• Ne laissons pas à l’extrême droite l’idée de liberté | Sergio Bologna
    https://cabrioles.substack.com/p/ne-laissons-pas-a-lextreme-droite

    Dans notre tradition d’expériences, de luttes, de raisonnements et de recherches, tant le problème de la santé publique que celui des épidémies ont été abordés et examinés en profondeur.

    Celle et ceux qui ont suivi avec un peu d’attention la présidence Trump et en particulier, dans les mois de la pandémie, la campagne électorale qui a conduit à sa défaite, auront remarqué avec quelle insistance lui et ses partisans prétendaient vouloir défendre la liberté des individus.

    Freedom, liberté, est un mantra de l’histoire américaine, évoqué à certaines époques avec plus d’insistance, à d’autres avec moins de tension. Tout au long de la confrontation avec le communisme, par exemple, le mot liberté a été utilisé pour identifier tout ce que le communisme n’était pas. La liberté du marché avant tout, le contraire du dirigisme communiste. Le concept de liberté, que la Révolution française avait érigé en valeur suprême et en principe fondamental de la civilisation, s’est transformé dès le cours du XIXe siècle en un concept de liberté comme essence d’un certain ordre économique, d’une certaine configuration institutionnelle. Elle est passée d’une valeur qui donnait une identité à une classe, la classe bourgeoise, à une valeur qui donnait une identité au capital, tandis que les classes subordonnées brandissaient en bannière la « solidarité ».
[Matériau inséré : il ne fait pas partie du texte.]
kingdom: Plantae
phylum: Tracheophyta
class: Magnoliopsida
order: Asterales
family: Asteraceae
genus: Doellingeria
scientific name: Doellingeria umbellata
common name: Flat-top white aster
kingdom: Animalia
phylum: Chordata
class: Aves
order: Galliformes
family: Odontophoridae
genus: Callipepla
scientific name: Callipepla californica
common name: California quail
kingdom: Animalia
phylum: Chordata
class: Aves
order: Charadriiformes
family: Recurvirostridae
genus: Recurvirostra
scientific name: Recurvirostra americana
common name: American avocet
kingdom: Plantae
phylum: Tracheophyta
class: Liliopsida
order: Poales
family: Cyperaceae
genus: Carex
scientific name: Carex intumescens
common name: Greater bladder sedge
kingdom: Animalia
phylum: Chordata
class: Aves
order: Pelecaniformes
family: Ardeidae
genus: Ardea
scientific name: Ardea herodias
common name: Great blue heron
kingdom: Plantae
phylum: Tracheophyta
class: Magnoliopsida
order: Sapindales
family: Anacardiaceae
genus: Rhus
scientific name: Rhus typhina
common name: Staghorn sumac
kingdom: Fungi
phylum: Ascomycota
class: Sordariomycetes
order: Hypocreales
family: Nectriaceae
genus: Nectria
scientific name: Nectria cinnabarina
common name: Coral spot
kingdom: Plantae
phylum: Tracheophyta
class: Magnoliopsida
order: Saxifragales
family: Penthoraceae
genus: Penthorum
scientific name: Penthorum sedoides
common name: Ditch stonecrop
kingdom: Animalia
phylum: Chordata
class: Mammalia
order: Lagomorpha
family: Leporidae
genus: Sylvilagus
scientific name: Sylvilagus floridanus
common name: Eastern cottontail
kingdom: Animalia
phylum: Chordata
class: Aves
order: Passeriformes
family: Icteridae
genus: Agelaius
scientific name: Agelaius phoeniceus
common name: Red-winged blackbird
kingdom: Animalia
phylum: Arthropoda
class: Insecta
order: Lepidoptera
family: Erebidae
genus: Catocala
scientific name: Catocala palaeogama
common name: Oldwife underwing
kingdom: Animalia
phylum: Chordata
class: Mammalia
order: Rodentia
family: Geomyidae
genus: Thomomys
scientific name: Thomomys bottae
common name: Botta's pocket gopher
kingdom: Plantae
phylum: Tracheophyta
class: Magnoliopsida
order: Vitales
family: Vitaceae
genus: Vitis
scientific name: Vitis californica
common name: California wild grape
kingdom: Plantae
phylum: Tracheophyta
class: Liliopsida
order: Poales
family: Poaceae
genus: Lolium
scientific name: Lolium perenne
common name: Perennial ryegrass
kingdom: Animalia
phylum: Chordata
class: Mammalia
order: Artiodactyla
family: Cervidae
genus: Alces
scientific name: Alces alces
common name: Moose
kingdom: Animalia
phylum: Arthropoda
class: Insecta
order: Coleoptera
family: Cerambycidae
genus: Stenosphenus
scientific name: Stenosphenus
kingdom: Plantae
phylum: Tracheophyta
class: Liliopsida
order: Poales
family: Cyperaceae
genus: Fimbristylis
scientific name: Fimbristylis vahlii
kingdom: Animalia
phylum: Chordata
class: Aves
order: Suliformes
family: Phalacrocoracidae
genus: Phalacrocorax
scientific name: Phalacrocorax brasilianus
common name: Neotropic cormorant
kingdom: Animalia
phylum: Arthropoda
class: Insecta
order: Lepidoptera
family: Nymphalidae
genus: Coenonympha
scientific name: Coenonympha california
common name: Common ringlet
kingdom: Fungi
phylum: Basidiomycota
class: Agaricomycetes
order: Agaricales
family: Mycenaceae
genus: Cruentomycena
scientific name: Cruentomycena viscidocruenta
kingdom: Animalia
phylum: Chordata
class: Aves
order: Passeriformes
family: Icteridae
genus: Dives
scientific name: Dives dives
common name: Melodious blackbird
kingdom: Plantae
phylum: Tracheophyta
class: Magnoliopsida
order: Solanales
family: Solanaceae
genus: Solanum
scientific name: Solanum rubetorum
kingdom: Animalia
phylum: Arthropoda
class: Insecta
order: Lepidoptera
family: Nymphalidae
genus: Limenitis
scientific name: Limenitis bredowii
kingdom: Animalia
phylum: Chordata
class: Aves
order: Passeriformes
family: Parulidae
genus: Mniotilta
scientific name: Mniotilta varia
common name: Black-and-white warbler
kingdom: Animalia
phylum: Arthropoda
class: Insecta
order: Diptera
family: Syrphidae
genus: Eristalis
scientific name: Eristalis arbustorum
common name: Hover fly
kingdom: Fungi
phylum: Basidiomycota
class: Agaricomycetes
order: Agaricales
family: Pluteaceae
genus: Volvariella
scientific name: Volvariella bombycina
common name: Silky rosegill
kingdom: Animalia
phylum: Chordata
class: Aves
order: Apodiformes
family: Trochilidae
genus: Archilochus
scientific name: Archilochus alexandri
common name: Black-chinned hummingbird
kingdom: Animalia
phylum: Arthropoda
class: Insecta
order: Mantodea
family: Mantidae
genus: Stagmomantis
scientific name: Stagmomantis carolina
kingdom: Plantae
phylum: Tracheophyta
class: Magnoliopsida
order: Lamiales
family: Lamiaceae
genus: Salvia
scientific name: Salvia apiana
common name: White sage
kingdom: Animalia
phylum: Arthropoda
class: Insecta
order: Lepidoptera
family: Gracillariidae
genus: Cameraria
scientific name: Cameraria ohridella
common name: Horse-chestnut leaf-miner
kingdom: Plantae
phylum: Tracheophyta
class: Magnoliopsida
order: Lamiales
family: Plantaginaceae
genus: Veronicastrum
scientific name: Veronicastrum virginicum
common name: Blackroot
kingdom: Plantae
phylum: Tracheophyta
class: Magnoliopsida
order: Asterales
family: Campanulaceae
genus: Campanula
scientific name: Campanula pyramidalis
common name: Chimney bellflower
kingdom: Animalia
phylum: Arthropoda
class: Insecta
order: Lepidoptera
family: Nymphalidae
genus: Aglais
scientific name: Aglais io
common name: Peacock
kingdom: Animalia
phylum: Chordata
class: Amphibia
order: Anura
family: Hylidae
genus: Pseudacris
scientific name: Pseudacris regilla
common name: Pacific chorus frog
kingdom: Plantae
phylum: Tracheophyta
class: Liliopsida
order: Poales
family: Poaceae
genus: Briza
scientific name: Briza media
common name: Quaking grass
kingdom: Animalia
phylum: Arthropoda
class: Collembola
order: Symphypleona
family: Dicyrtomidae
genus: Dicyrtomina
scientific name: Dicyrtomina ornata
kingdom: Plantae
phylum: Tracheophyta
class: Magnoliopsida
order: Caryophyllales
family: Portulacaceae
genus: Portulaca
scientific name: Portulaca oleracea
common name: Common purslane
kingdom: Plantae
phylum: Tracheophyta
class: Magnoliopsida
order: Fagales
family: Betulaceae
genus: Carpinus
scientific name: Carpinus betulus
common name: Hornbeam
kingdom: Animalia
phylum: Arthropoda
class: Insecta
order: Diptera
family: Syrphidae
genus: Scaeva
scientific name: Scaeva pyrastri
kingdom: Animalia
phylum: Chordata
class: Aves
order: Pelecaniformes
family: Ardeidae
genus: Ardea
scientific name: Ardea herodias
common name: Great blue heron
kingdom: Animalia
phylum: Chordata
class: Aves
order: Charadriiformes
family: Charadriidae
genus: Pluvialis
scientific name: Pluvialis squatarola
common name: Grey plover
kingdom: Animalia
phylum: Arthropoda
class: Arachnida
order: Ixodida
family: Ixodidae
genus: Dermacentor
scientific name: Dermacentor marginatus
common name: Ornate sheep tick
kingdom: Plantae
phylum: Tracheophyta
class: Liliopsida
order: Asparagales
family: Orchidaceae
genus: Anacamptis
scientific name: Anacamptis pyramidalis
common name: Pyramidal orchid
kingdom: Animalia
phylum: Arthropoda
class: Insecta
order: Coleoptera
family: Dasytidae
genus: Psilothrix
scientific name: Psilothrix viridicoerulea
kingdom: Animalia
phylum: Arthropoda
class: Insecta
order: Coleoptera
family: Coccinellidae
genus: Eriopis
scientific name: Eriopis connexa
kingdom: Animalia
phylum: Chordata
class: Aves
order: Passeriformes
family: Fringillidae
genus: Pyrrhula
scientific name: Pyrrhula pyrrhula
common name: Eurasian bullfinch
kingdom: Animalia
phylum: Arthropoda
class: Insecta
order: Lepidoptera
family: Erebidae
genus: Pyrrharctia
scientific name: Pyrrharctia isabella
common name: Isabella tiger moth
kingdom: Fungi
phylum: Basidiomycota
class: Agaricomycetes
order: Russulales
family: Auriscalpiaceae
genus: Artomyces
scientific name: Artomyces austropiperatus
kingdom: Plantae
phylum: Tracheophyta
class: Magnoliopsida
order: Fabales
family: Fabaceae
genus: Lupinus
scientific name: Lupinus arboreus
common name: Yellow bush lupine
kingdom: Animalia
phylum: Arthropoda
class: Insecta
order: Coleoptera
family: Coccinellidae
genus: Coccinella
    Ce qui se passe aujourd’hui est encore différent, car l’idée de liberté que l’extrême droite met en avant - et Trump appartient à l’espace de l’extrême droite - doit pouvoir se traduire par un comportement reconnu par cette « multitude » sans connotation de classe, qui résulte à la fois de la fin de l’opposition entre le modèle de la démocratie occidentale et le modèle du régime communiste, devenue dès lors une opposition générique entre « droite » et « gauche », et de la dissolution de la classe moyenne et de la fragmentation et de l’éclatement de la classe ouvrière.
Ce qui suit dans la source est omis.